At the end of much study, I have concluded that, in the culture in which we live, Jesus wants women’s voices to be heard in the church and in society. I believe that all leadership roles are open to men and women. I am prepared to stand before Jesus at the final judgement and say, “Lord, I have studied and tried to understand Your teaching and I have done my best to teach it to others. If I have erred, I have erred on the side of raising up all people.”

For further reading, I would highly recommend the following books. Finally Feminist by John Stackhouse and Christian Perspectives on Gender, Sexuality, and Community by Maxine Hancock (editor).
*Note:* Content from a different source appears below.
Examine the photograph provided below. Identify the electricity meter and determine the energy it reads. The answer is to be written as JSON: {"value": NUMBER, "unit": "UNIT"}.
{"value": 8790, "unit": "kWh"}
I will also include a quote from Colossians Remixed (page 211) by Brian J. Walsh and Sylvia C. Keesmaat. In this section of the book, Walsh and Keesmaat relate how a conversation might have happened at Colossae as people read the letter to the Colossians and wrestled with the role of women in the church.

“Phoebe is a deacon in Cenchreae, Junia is a prominent apostle, Priscilla is a woman who teaches and proclaims the gospel equally with (some even think better than) her husband, Aquila, and many other women work hard to proclaim the gospel in their respective places,” [Tychicus] said.1

Apphia remained skeptical, remarking that while women in leadership might go over in the larger metropolitan centers such as Rome or Corinth, it’s a different story here in the Lycus Valley. But she trailed off as she realized that she was speaking to Nympha, not only a successful textile merchant but the leader of a house church in Laodicea, just ten miles from Colossae.
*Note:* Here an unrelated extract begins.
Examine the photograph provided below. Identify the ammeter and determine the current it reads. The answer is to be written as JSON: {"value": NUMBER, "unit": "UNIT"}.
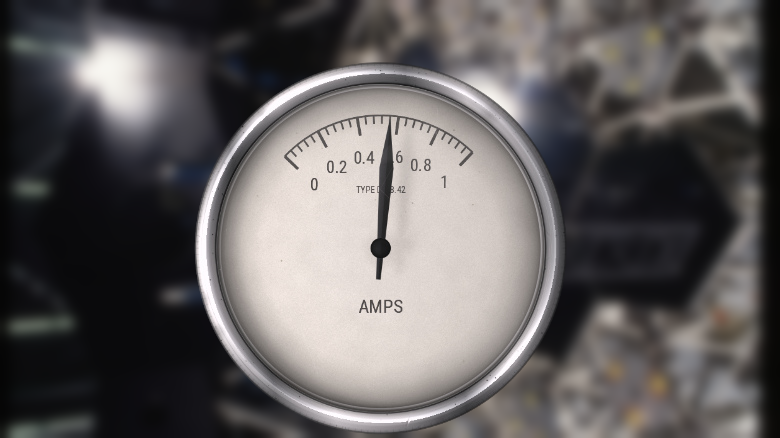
{"value": 0.56, "unit": "A"}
Tychicus added that he had heard the formulation “There is no longer Greek and Jew, circumcised and uncircumcised, barbarian, Scythian, slave and free also include “There is no longer male and female.”2

Nympha pursued the point. “It’s clear that Paul is undermining the structure of the household in the empire, especially in relation to slaves. We need to listen clearly to his words, for when he suggests that slaves be freed, he does so in the context of the whole household system by also mentioning both women and children. My fellow believers, you know that when we became part of this Christian community, we gave up these allegiances. You know that we all became part of a new household, which does not support the hierarchical economic structures of the empire but in which all exist for the benefit and mutual service of others. You all experienced the coming of the Spirit, promised to both old and young, sons and daughters, slaves and free. You know how Paul’s teachings have challenged the very basis of our society by contradicting the emperor’s edicts on compulsory marriage, by urging widows to remain single, by urging us all to choose a life free of the encumbrances of marriage.3 It is no surprise then that Paul is also challenging the basis of the paterfamilias, which the empire regards as fundamental and which we have replaced with a new household in Christ Jesus our Lord.”

As she paused, the older Jewish brother slowly got to his feet. “Our sister is right,” he said. “We should not let our fear of the emperor keep us from following the call of our brother Paul to end these worldly structures. We have suffered for this gospel before. It may be that we will suffer again. But we are subject to Jesus, not Caesar. And we are citizens of the kingdom of the beloved Son, not the empire.

“We now need to spend some time in prayer, so that we may wisely discern . . .

I hope all of this is helpful. Please don’t hesitate to ask me questions about it or challenge my thinking in this area. We are all learning together.

1 Romans 16:1-12; Acts 18:26; Philippians 4:3; Colossians 3:15.
2 Galatians 3:28.
3 In the Leges luliae “widowers and divorcees of both sexes were expected to remarry after a period of one month. Widows at first were expected to remarry after a one year period, but, following protests, that period was extended to three years” (Schussler Fiorenza, “Praxis of Coequal Discipleship,” p. 233). Cr. 1 Corinthians 7; Paul Zanker, The Power of Images in the Age of Augustus (Ann Arbor: University of Michigan Press, 1990), p. 157.